I think the answer is:
$$ H_3 (T_f) = 0, \qquad H_2 (T_f) = \mathbb Z_2, \qquad H_1 (T_f) = \mathbb Z, \qquad H_0 (T_f) = \mathbb Z.
$$
The only thing we have to care about is finding the effect of $\ f_*\ $ on the homology groups $\quad H_2 (S^2) = \mathbb Z \quad $ and $\quad H_0 (S^2) = \mathbb Z. \quad $
Now the $0$-th induced morphism is just the identity: of course $f$ maps the sphere to itself, and we know that the $0$-th homology group is just the free $\mathbb Z$-module generated by the connected components of our space (cfr. E.H. Spanier "$Algebraic \ Topology$" Chapter 4, pag 155).
So, in our exact sequence
$$
H_1 (S^2)\longrightarrow H_1 (T_f) \longrightarrow H_0 (S^2)\xrightarrow{ 1 - f_* } H_0 (S^2) \longrightarrow H_0 (T_f) \longrightarrow 0
$$
we can substitute
$$ H_1 (S^2) = 0, \qquad H_0 (S^2) = \mathbb Z, \qquad 1-f_* = 0, \qquad $$
to obtain
$$
0 \longrightarrow H_1 (T_f) \longrightarrow \mathbb Z \xrightarrow{\ \ 0 \ \ } \mathbb Z \longrightarrow H_0 (T_f) \longrightarrow 0.
$$
Hence,
$$
H_1 (T_f) = \mathbb Z, \qquad H_0 (T_f) = \mathbb Z.
$$
It remains to see
$$
... \longrightarrow H_3 (S^2)\longrightarrow H_3 (T_f) \longrightarrow H_2 (S^2)\xrightarrow{ 1 - f_* } H_2 (S^2) \longrightarrow H_2 (T_f) \longrightarrow H_1 (S^2) \longrightarrow ...
$$
Of course
$$
H_3 (S^2) = H_1 (S^2) = 0.
$$
We need to know what is $$f_*: H_2 (S^2)\rightarrow H_2 (S^2). $$
Now $\quad 1 \in H_2 (S^2) \quad $ can be tought of as the orientation class of $S^2$ (see, ad example https://en.wikipedia.org/wiki/Orientability#Homology_and_the_orientability_of_general_manifolds). For $n$ even the antipodal map is orientation-reversing (M. P. Do Carmo $Riemannian \ Manifolds$, Chpt 0, page 20), and, since it is a cover of order one, it has to induce the map $-1$ in homology.
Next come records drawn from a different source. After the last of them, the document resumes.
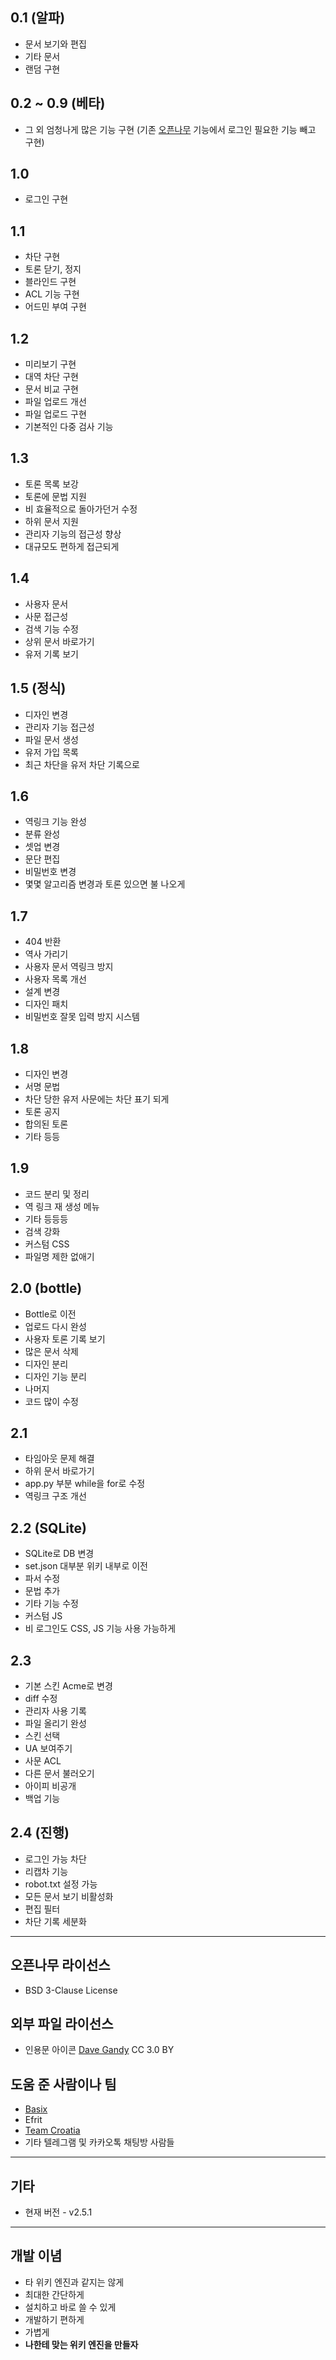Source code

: ## 0.1 (알파)
 * 문서 보기와 편집
 * 기타 문서
 * 랜덤 구현

## 0.2 ~ 0.9 (베타)
 * 그 외 엄청나게 많은 기능 구현 (기존 [오픈나무](https://github.com/2DU/Old-openNAMU) 기능에서 로그인 필요한 기능 빼고 구현)

## 1.0
 * 로그인 구현

## 1.1
 * 차단 구현
 * 토론 닫기, 정지
 * 블라인드 구현
 * ACL 기능 구현
 * 어드민 부여 구현

## 1.2
 * 미리보기 구현
 * 대역 차단 구현
 * 문서 비교 구현
 * 파일 업로드 개선
 * 파일 업로드 구현
 * 기본적인 다중 검사 기능

## 1.3
 * 토론 목록 보강
 * 토론에 문법 지원
 * 비 효율적으로 돌아가던거 수정
 * 하위 문서 지원
 * 관리자 기능의 접근성 향상
 * 대규모도 편하게 접근되게

## 1.4
 * 사용자 문서
 * 사문 접근성
 * 검색 기능 수정
 * 상위 문서 바로가기
 * 유저 기록 보기

## 1.5 (정식)
 * 디자인 변경
 * 관리자 기능 접근성
 * 파일 문서 생성
 * 유저 가입 목록
 * 최근 차단을 유저 차단 기록으로

## 1.6
 * 역링크 기능 완성 
 * 분류 완성 
 * 셋업 변경
 * 문단 편집 
 * 비밀번호 변경 
 * 몇몇 알고리즘 변경과 토론 있으면 불 나오게
 
## 1.7
 * 404 반환
 * 역사 가리기
 * 사용자 문서 역링크 방지
 * 사용자 목록 개선
 * 설계 변경
 * 디자인 패치
 * 비밀번호 잘못 입력 방지 시스템
 
## 1.8
 * 디자인 변경 
 * 서명 문법 
 * 차단 당한 유저 사문에는 차단 표기 되게 
 * 토론 공지 
 * 합의된 토론 
 * 기타 등등 

## 1.9
 * 코드 분리 및 정리
 * 역 링크 재 생성 메뉴
 * 기타 등등등
 * 검색 강화
 * 커스텀 CSS
 * 파일명 제한 없애기
 
## 2.0 (bottle)
 * Bottle로 이전
 * 업로드 다시 완성
 * 사용자 토론 기록 보기
 * 많은 문서 삭제
 * 디자인 분리
 * 디자인 기능 분리
 * 나머지
 * 코드 많이 수정
 
## 2.1
 * 타임아웃 문제 해결
 * 하위 문서 바로가기
 * app.py 부분 while을 for로 수정
 * 역링크 구조 개선

## 2.2 (SQLite)
 * SQLite로 DB 변경
 * set.json 대부분 위키 내부로 이전
 * 파서 수정
 * 문법 추가
 * 기타 기능 수정
 * 커스텀 JS
 * 비 로그인도 CSS, JS 기능 사용 가능하게

## 2.3
 * 기본 스킨 Acme로 변경
 * diff 수정
 * 관리자 사용 기록
 * 파일 올리기 완성
 * 스킨 선택
 * UA 보여주기
 * 사문 ACL
 * 다른 문서 불러오기
 * 아이피 비공개
 * 백업 기능

## 2.4 (진행)
 * 로그인 가능 차단
 * 리캡차 기능
 * robot.txt 설정 가능
 * 모든 문서 보기 비활성화
 * 편집 필터
 * 차단 기록 세분화

----
## 오픈나무 라이선스
 * BSD 3-Clause License

## 외부 파일 라이선스
 * 인용문 아이콘 [Dave Gandy](http://www.flaticon.com/free-icon/quote-left_25672) CC 3.0 BY

## 도움 준 사람이나 팀
 * [Basix](https://twitter.com/Basix1120)
 * Efrit
 * [Team Croatia](https://github.com/TeamCroatia)
 * 기타 텔레그램 및 카카오톡 채팅방 사람들

----
## 기타
 * 현재 버전 - v2.5.1

----
## 개발 이념
 * 타 위키 엔진과 같지는 않게
 * 최대한 간단하게
 * 설치하고 바로 쓸 수 있게
 * 개발하기 편하게
 * 가볍게
 * **나한테 맞는 위키 엔진을 만들자**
This is also directly stated in E.H. Spanier "$Algebraic \ Topology$" (Chapter 4, pag 196, section 7, points 9-10), which should be a credible enough reference.
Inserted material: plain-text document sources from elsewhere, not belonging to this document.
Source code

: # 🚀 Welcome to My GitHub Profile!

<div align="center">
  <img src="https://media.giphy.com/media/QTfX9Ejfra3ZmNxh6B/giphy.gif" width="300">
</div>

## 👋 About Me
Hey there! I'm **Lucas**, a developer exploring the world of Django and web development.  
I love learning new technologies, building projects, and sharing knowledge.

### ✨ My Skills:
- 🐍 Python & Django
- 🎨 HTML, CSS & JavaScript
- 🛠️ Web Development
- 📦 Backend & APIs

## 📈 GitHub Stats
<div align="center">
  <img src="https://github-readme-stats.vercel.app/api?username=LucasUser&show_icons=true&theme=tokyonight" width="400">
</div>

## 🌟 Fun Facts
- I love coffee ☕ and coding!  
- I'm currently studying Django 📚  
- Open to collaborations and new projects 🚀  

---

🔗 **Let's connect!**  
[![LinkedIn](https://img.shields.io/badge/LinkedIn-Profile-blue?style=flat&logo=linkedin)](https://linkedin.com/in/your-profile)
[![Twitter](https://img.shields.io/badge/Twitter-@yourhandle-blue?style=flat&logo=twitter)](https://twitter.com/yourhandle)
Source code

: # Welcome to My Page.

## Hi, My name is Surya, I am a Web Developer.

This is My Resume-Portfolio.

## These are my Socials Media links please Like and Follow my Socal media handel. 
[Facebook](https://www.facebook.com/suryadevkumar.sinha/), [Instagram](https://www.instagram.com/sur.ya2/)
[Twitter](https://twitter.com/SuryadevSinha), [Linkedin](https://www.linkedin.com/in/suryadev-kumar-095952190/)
So, since $\ 1 - (-1) = 2\ $ (just kidding), and $\ H_2 (S^2) = \mathbb Z $
$$
0 \longrightarrow H_3 (T_f) \longrightarrow \mathbb Z\xrightarrow{\quad 2 \times \quad } \mathbb Z \longrightarrow H_2 (T_f) \longrightarrow 0
$$
we have $H_3 (T_f) = \ker (2 \times ) = 0 \ $ and $\ H_2 (T_f) = \mathbb Z / 2 \mathbb Z = \mathbb Z_2.$
A couple comments. The result is quite clear: $f$ is orientation-reversing, so one should expect $T_f$ to be a non-orientable manifold, i. e. $H_3 (T_f) = 0. \ $ $H_0$ and $H_1$ are obvious, since the mapping torus is a $S^2$-fibration over $S^1$. As for $H_2$, you see that two copies of $S^2$ will cancel each other in $T_f$: just think one as the inverted copy of the other.
Second thing: if you want to learn algebraic topology, you really have to study
on the textbook by E. H. Spanier. It's old but gold.